A New York buyer has placed the final ink on its purchase of 58 Hawaii gas stations.
One Rock Capital Partners LP, a private-equity firm, announced Tuesday it finalized the purchase of Chevron U.S.A. Inc.’s refinery in Kapolei, 58 retail service stations and a network of pipelines and related port facilities on Oahu, Maui, Kauai and Hawaii island.
Hawaii’s 58 Chevron gas stations will sport the Texaco logo. The companies would not reveal the sale price.
Island Energy Services LLC, a subsidiary of New York-based One Rock, will own and operate the facilities. Island Energy said the company will be headquartered in Kapolei and managed locally.
Island Energy Services said 99 percent of the Hawaii-based team members who were employed by Chevron “accepted offers from Island Energy to remain with the company.”
One Rock said in April, when the sale was announced, that none of Chevron Hawaii’s 300 employees would lose their jobs due to the sale.
Hawaii’s only other refinery was sold in 2013 when Houston-based Par Petroleum Corp. purchased it from Tesoro, along with Tesoro’s chain of 31 gas stations and other assets.
Island Energy said it plans to expand the business and has already begun to hire additional employees.

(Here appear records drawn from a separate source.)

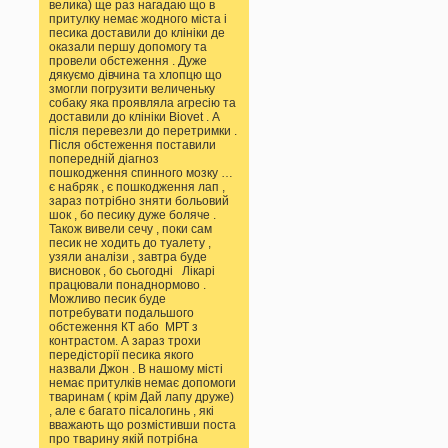
велика) ще раз нагадаю що в
притулку немає жодного міста і
песика доставили до клініки де
оказали першу допомогу та
провели обстеження . Дуже
дякуємо дівчина та хлопцю що
змогли погрузити величеньку
собаку яка проявляла агресію та
доставили до клініки Biovet . А
після перевезли до перетримки .
Після обстеження поставили
попередній діагноз
пошкодження спинного мозку …
є набряк , є пошкодження лап ,
зараз потрібно зняти больовий
шок , бо песику дуже боляче .
Також вивели сечу , поки сам
песик не ходить до туалету ,
узяли аналізи , завтра буде
висновок , бо сьогодні Лікарі
працювали понаднормово .
Можливо песик буде
потребувати подальшого
обстеження КТ або МРТ з
контрастом. А зараз трохи
передісторії песика якого
назвали Джон . В нашому місті
немає притулків немає допомоги
тваринам ( крім Дай лапу друже)
, але є багато пісалогинь , які
вважають що розмістивши поста
про тварину якій потрібна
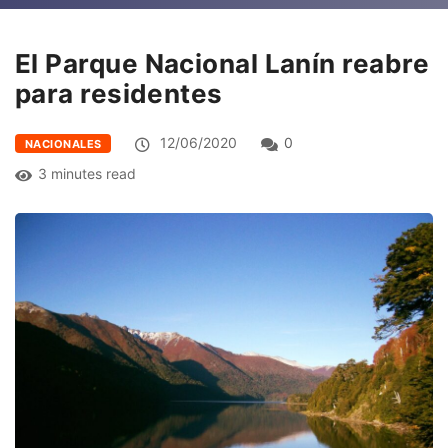
El Parque Nacional Lanín reabre
para residentes
12/06/2020
0
NACIONALES
3 minutes read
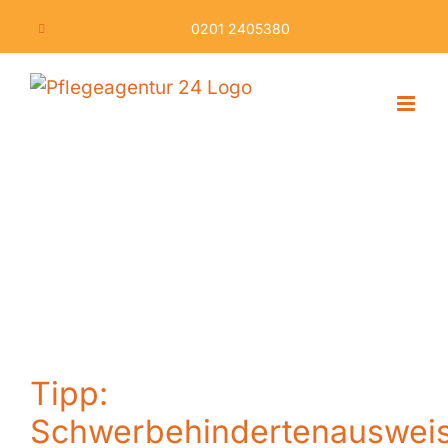
Skip
0201 2405380
to
content
Tipp:
Schwerbehindertenauswei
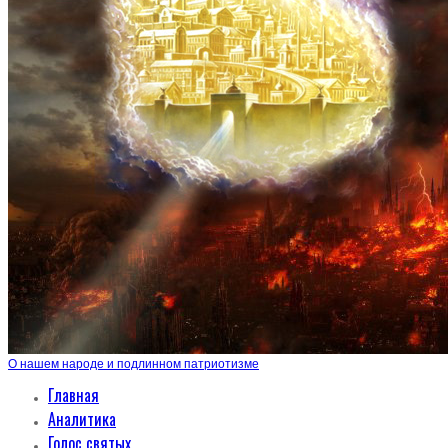
О нашем народе и подлинном патриотизме
Главная
Аналитика
Голос святых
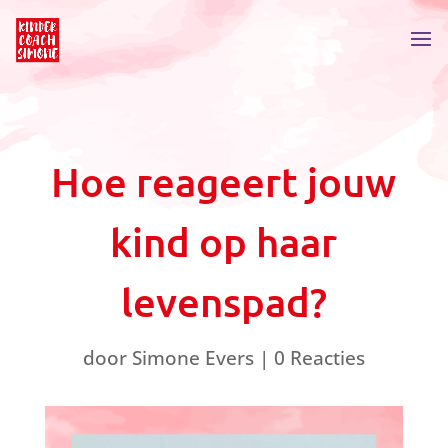
Hoe reageert jouw
kind op haar
levenspad?
door
Simone Evers
|
0 Reacties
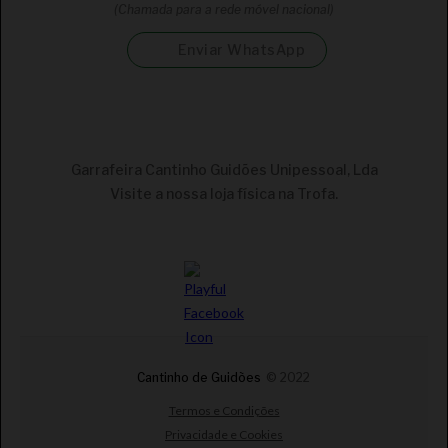
(Chamada para a rede móvel nacional)
Enviar WhatsApp
Garrafeira Cantinho Guidões Unipessoal, Lda
Visite a nossa loja física na Trofa.
€
CONJUNTO HERDADE DO SOBROSO RESERVA
TINTO/BRANCO + POTE DE MEL º TISANA
Cantinho de Guidões
© 2022
Termos e Condições
Privacidade e Cookies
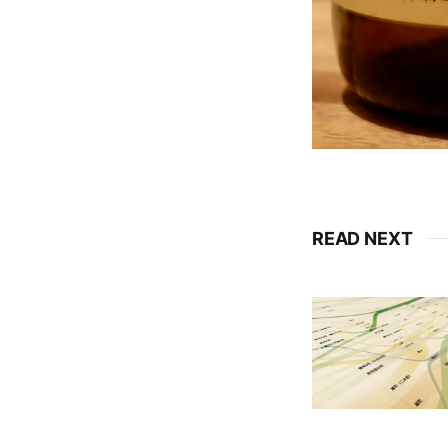
READ NEXT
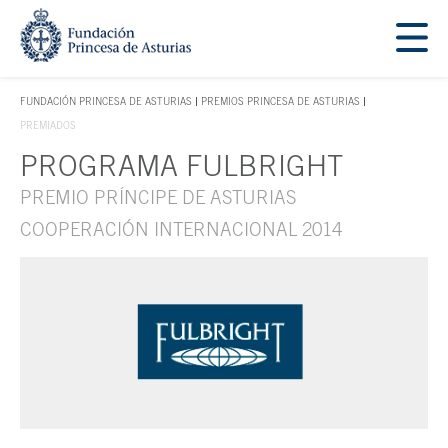
Saltar navegación. Ir directamente al contenido principal
Tecla de acceso 1
FUNDACIÓN PRINCESA DE ASTURIAS
PREMIOS PRINCESA DE ASTURIAS
TECLA DE ACCESO 1
PREMIADOS
PROGRAMA FULBRIGHT
Contenido principal
PREMIO PRÍNCIPE DE ASTURIAS
COOPERACIÓN INTERNACIONAL 2014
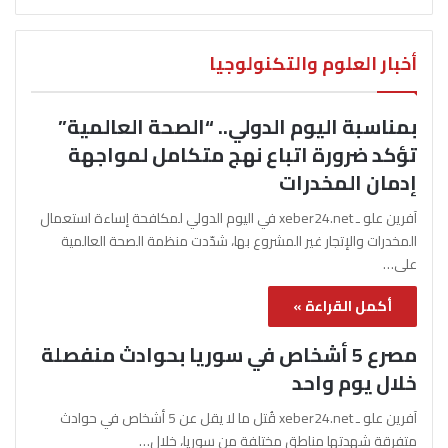
أخبار العلوم والتكنولوجيا
بمناسبة اليوم الدولي.. “الصحة العالمية”
تؤكد ضرورة اتباع نهج متكامل لمواجهة
إدمان المخدرات
آفرين علو ـ xeber24.net في اليوم الدولي لمكافحة إساءة استعمال
المخدرات والإتجار غير المشروع بها، شدّدت منظمة الصحة العالمية
على…
أكمل القراءة »
مصرع 5 أشخاص في سوريا بحوادث منفصلة
خلال يوم واحد
آفرين علو ـ xeber24.net قُتل ما لا يقل عن 5 أشخاص في حوادث
متفرقة شهدتها مناطق مختلفة من سوريا، خلال…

The Chevron-based gas stations will be converted to the Texaco brand when the transaction is finalized. There were 15 Texaco gas stations in Hawaii in 1998 when Texaco formed a joint venture with Shell and the Texaco stations were changed to Shell stations. Chevron and Texaco merged in 2001.
There will be no changes to Chevron’s customer loyalty program or the credit card program. Island Energy said customers will still be able to use their Chevron credit card after the stations change to Texaco. The existing Safeway-Chevron loyalty program will become a Safeway-Texaco loyalty program.
This is the first Hawaii investment for the New York-based capital investment firm.